## Testo
Occhio a dove si fuma

Occhio a dove si fuma

Singapore è una meta turistica internazionale ma non è assolutamente una località libertina. C’è molta attenzione alla morigeratezza di costumi (per dirne una, camminare nudi è reato perfino in casa); il consumo di droga è severamente proibito; l’omosessualità un tabù e, come non bastasse, ci sono tutti una serie di divieti a cui conviene attenersi scrupolosamente pena multe salatissime. Tra questi, fumare, sia all’aperto che al chiuso, fuori delle zone destinate ai tabagisti.  

Venire per pochi giorni

Venire per pochi giorni

Dalla Singapore Flyer, la ruota panoramica dell’isola, all’1-Altitude, il bar in terrazza più famoso di Singapore (quella dei bar in terrazza è una moda assai diffusa sull’isola), fino alle innumerevoli opportunità di svago della vita notturna, sono tante le cose da fare e vedere a Singapore su cui non ci siamo soffermati. Un indizio del fatto che un soggiorno sull’isola deve essere almeno di 7 giorni a meno che, ovviamente, la visita non sia inserita in un tour più ampio.

## Consegna 1
Traduci in inglese questa frase del testo su Singapore: "Singapore è una meta turistica internazionale ma non è assolutamente una località libertina."
## Consegna 2
Nel testo su Singapore, quale nome ha la ruota panoramica dell'isola?
## Consegna 3
Fornisci il seguito del testo su Singapore, partendo dopo la sua ultima frase.

## Materiale mostrato
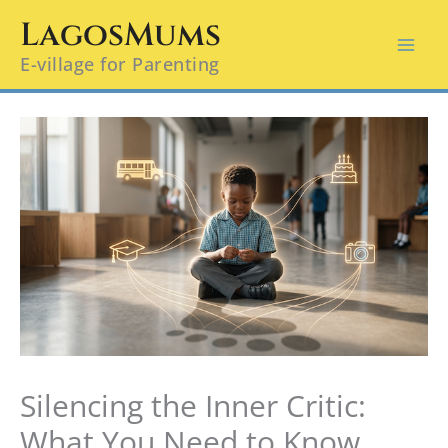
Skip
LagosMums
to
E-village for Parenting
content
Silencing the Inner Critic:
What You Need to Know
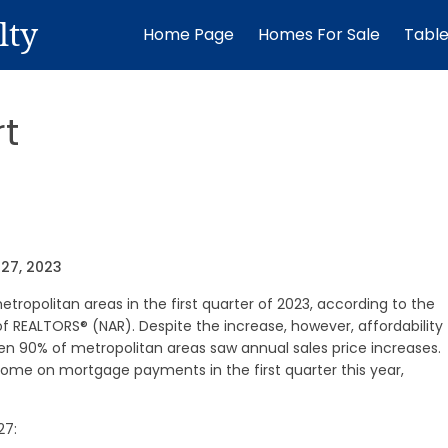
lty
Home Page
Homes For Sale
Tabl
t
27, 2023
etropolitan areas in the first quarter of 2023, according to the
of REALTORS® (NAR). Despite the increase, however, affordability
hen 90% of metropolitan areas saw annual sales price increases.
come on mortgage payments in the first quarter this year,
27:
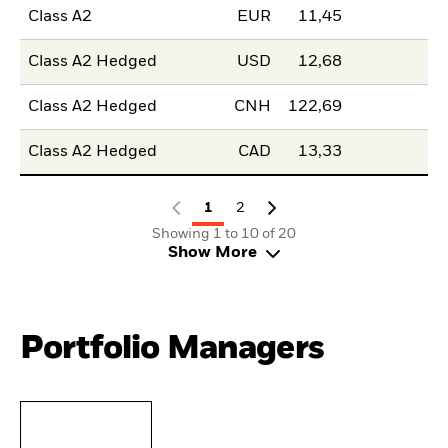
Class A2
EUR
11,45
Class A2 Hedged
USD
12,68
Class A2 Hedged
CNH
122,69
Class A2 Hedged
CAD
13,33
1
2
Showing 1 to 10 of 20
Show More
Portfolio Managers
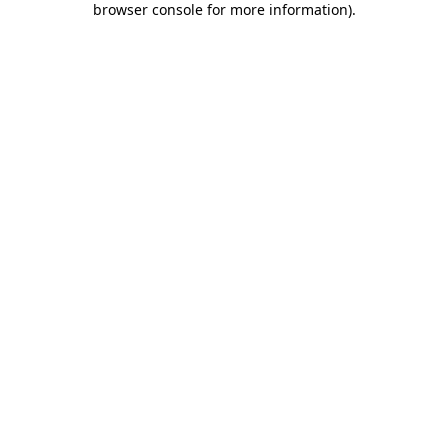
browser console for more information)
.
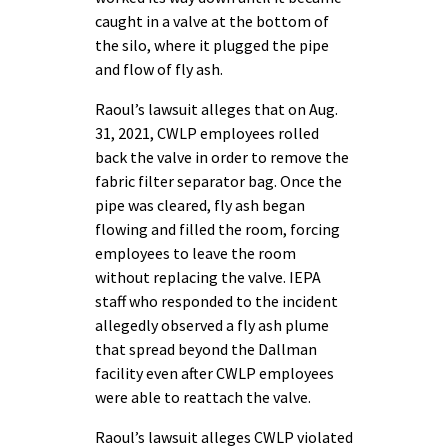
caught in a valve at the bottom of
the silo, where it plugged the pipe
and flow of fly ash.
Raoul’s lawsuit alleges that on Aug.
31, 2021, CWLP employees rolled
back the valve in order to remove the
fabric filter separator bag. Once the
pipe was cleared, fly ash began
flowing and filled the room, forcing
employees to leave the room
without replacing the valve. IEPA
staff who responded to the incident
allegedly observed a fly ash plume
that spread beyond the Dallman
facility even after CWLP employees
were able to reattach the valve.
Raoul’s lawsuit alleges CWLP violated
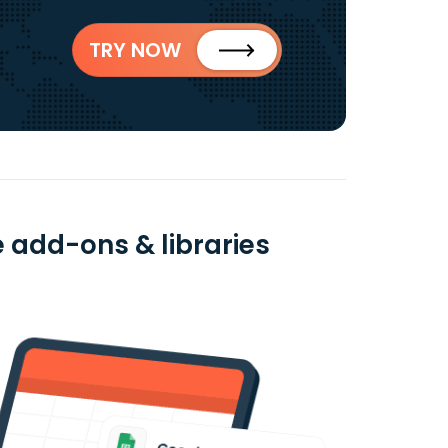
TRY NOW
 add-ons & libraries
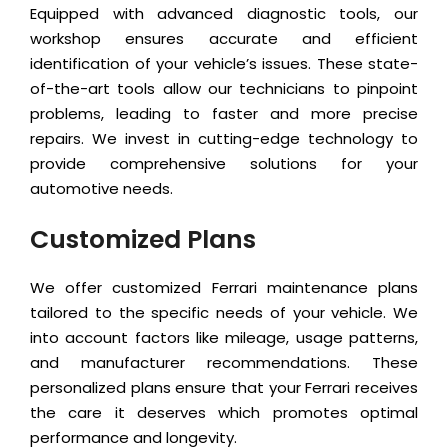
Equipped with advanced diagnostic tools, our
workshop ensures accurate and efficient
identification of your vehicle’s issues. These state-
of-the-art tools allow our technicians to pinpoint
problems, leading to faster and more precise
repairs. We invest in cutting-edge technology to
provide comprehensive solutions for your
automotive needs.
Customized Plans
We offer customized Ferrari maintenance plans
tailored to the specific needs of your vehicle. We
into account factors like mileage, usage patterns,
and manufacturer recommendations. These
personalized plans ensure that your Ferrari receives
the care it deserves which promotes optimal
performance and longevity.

## Svolgimento 1
Singapore is an international tourist destination, but it is by no means a permissive place.

## Svolgimento 2
Singapore Flyer.

## Svolgimento 3
Singapore Zoo

Singapore Zoo

Lepori, bradipi, pipistrelli, tigri, oranghi, babbuini, elefanti eccetera: sono oltre 4.000 gli animali presenti nel Singapore Zoological Gardens (o Mandai Zoo, come viene chiamato localmente). Gli ettari del parco sono 28 e spiccano subito all’occhio gli elevati standard di cura e manutenzione sia della vegetazione tropicale che degli stessi animali. Animali che, particolare di non poco conto, vivono in semi-libertà in ambienti che riproducono al meglio l’habitat di ciascuno. La visita al Singapore Zoo porta via almeno mezza giornata e prevede diverse formule: a piedi, in tram o, la più gettonata, di notte. Il Night Safari è un’esperienza assolutamente coinvolgente da fare, anche questa, sia a piedi che a bordo di un tram stile Jurassic Park. Va da sé, considerando l’elevata affluenza, conviene prenotare prima anche se non con eccessivo anticipo, poiché le attrazioni e i percorsi del parco sono in costante aggiornamento. Per maggiori informazioni: Mandai Singapore Zoo.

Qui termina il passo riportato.